◆ **ACTIVITIES**
a – What goal does the passage on personal storytelling give for a person's relationship with story?
b – From the passage on personal storytelling, extract the text word for word, beginning at "The goal is" and stopping after "have within you.".

◆ **SELECTED PASSAGE**
###
Get to know in a really clear way the story you are telling about yourself, others, and the world. Get curious. Listen closely. Travel inside the story, with breath, into its very core and secret places. Illuminate it with awareness and with compassion. From this ground, you can then decide if you’d like to update the narrative, re-craft the story of your life, re-envision a new perspective, re-enchant the plot and cast of characters, bringing forth a more integrated view, perhaps one that is more up to date and a reflection of the deepest truths that you’ve discovered, not just inherited from an earlier time.
The goal is not to “not have a story,” but to have a flexible relationship with story, playing and dancing and dreaming with the lens through which you see yourself and engage reality. As a creative, open, and luminous pathway in which you journey as the hero or heroine of your own life. And to use your story as a way to connect with others, to truly meet and touch and be touched by them, to love and be loved. To help them with everything you have within you.
Go ahead. Tell a story. Dream a new dream. Author a new poem of your life. The Gods are listening. Your heart is listening.
###
◆ **DATA EXCERPTS**
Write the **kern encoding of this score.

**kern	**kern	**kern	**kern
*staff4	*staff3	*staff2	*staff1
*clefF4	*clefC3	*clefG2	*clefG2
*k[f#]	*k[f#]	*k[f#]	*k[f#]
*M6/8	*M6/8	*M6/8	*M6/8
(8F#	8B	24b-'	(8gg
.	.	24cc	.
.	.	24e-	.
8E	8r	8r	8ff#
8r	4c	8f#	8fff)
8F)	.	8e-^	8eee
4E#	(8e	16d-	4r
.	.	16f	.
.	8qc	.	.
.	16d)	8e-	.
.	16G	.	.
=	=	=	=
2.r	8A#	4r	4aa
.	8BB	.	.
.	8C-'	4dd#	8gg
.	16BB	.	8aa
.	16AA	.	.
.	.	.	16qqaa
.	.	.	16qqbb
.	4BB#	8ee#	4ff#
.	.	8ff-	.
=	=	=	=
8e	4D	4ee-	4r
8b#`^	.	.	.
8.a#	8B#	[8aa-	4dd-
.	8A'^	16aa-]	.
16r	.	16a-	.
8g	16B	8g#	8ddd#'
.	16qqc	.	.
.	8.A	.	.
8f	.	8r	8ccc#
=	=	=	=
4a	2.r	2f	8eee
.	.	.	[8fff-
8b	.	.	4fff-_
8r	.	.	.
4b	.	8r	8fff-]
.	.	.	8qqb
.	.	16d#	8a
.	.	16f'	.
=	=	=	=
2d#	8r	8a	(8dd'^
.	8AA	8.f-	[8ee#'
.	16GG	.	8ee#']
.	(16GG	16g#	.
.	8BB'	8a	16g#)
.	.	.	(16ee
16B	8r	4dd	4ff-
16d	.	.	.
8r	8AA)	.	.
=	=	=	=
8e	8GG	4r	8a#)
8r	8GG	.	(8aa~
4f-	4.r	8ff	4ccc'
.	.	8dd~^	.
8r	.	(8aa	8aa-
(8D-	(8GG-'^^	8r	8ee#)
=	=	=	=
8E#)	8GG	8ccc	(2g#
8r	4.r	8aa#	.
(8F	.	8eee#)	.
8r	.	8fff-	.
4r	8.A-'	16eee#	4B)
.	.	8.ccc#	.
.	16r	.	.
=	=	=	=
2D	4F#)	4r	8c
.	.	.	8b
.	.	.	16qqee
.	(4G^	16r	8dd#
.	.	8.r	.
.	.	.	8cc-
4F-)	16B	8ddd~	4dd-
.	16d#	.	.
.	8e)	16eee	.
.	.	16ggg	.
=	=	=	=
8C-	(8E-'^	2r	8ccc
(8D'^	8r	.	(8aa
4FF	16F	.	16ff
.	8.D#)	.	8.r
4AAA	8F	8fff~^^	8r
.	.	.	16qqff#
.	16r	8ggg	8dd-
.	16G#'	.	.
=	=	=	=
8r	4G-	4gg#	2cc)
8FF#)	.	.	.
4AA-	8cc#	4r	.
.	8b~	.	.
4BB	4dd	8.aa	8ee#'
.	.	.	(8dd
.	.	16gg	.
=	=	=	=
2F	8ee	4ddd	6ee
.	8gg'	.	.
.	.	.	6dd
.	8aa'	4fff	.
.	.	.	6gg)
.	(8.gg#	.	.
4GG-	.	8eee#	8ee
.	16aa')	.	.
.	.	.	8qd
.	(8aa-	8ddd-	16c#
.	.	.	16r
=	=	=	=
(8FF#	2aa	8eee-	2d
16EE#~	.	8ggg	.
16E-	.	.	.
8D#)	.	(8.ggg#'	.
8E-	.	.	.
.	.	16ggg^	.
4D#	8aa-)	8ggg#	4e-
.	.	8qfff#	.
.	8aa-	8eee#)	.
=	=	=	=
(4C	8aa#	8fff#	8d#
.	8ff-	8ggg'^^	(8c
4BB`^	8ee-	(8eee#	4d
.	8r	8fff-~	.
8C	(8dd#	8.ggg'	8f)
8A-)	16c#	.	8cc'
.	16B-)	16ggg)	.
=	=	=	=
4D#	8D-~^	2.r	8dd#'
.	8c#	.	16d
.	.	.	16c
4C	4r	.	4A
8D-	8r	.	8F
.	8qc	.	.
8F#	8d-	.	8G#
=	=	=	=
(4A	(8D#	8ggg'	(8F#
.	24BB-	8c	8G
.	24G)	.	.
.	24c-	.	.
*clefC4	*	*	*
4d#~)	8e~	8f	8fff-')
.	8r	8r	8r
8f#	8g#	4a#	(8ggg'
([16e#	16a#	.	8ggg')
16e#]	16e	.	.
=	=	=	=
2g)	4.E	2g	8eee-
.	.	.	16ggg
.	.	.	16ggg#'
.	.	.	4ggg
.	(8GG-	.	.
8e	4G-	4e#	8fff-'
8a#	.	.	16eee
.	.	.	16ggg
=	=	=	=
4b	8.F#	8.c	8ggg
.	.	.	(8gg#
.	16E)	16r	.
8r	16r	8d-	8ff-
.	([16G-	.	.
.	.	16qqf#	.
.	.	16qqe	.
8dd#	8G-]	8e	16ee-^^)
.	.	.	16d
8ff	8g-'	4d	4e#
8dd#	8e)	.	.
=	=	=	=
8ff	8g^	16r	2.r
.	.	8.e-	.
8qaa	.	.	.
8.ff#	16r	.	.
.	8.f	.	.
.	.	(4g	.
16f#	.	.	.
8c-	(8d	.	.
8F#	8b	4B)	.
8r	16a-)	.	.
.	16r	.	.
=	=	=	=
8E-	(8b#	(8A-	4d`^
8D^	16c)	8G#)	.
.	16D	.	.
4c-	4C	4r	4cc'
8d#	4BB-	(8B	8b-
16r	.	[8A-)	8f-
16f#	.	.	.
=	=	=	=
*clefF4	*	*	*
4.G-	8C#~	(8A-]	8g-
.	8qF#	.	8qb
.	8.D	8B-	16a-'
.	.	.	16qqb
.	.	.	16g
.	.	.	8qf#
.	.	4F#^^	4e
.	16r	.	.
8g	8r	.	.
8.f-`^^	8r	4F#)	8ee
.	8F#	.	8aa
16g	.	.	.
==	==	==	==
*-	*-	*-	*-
###
◆ **ANSWERS BY ITEM NUMBER**
a – The goal is to have a flexible relationship with story, not to "not have a story."

b –
The goal is not to “not have a story,” but to have a flexible relationship with story, playing and dancing and dreaming with the lens through which you see yourself and engage reality. As a creative, open, and luminous pathway in which you journey as the hero or heroine of your own life. And to use your story as a way to connect with others, to truly meet and touch and be touched by them, to love and be loved. To help them with everything you have within you.